The Slatest

U.S. Veteran Is First to Be Convicted in American Courtroom of Supporting ISIS  

A federal jury found U.S. Air Force veteran Tairod Pugh guilty Wednesday of trying to join ISIS in Syria in the first ISIS-related verdict to be reached in an American courtroom. The 48-year-old American citizen was arrested in New Jersey last year after a stint working as an airplane mechanic in the Middle East. Pugh was deported back to the U.S. from Egypt where the FBI kept tabs on him.

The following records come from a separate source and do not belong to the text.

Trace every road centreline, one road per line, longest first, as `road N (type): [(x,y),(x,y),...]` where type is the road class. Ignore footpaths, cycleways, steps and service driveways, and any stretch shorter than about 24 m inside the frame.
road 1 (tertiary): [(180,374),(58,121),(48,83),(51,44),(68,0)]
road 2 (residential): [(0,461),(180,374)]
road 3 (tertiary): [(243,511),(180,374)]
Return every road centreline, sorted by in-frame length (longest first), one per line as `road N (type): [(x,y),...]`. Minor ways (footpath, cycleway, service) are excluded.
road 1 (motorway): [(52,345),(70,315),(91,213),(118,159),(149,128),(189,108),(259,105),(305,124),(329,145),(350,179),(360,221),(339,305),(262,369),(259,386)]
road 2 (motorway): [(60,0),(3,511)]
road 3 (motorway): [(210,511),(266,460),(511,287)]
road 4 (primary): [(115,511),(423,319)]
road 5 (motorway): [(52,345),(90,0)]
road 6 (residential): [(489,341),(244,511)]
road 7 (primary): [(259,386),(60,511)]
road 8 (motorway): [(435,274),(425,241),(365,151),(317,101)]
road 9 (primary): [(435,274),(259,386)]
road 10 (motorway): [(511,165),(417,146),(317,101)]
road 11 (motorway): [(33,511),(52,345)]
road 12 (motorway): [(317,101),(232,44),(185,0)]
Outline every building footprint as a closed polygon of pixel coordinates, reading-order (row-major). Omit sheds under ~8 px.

Here’s more on Pugh from the Washington Post:

Pugh, of Neptune, New Jersey, served in the Air Force from October 1986 until October 1990 as an an avionics instrument system specialist, authorities have said. He traveled last year from Egypt to Turkey — hoping to cross the border into Syria and join the Islamic State — but was intercepted by Turkish authorities and eventually deported to the U.S., prosecutors said. There, prosecutors said, the FBI monitored Pugh closely, including having an undercover employee keep tabs on him at New York’s John F. Kennedy Airport. Court records say Pugh became interested in extremism long before the rise of the Islamic State. An associate told the FBI that he showed interested in moving to Chechnya to “fight jihad” as far back as 2002. He was also said to have sympathized with al-Qaeda leader Osama bin Laden.

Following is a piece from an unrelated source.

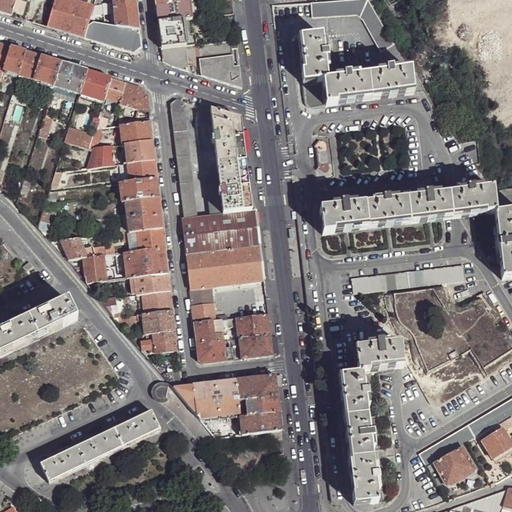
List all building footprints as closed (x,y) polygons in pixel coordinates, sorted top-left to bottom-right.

Pugh watched online ISIS propaganda content and went so far as to pen a letter to his wife pledging his support for ISIS and referencing their life together in paradise after he died a martyr. “But [Pugh] had not sent the letter, giving his defense an opening to argue that although Mr. Pugh was an ardent ideological supporter of the Islamic State, his visions of joining the group were just fantasies,” the New York Times notes. “The jury rejected that defense, convicting him of crimes that carry a potential 35-year sentence.”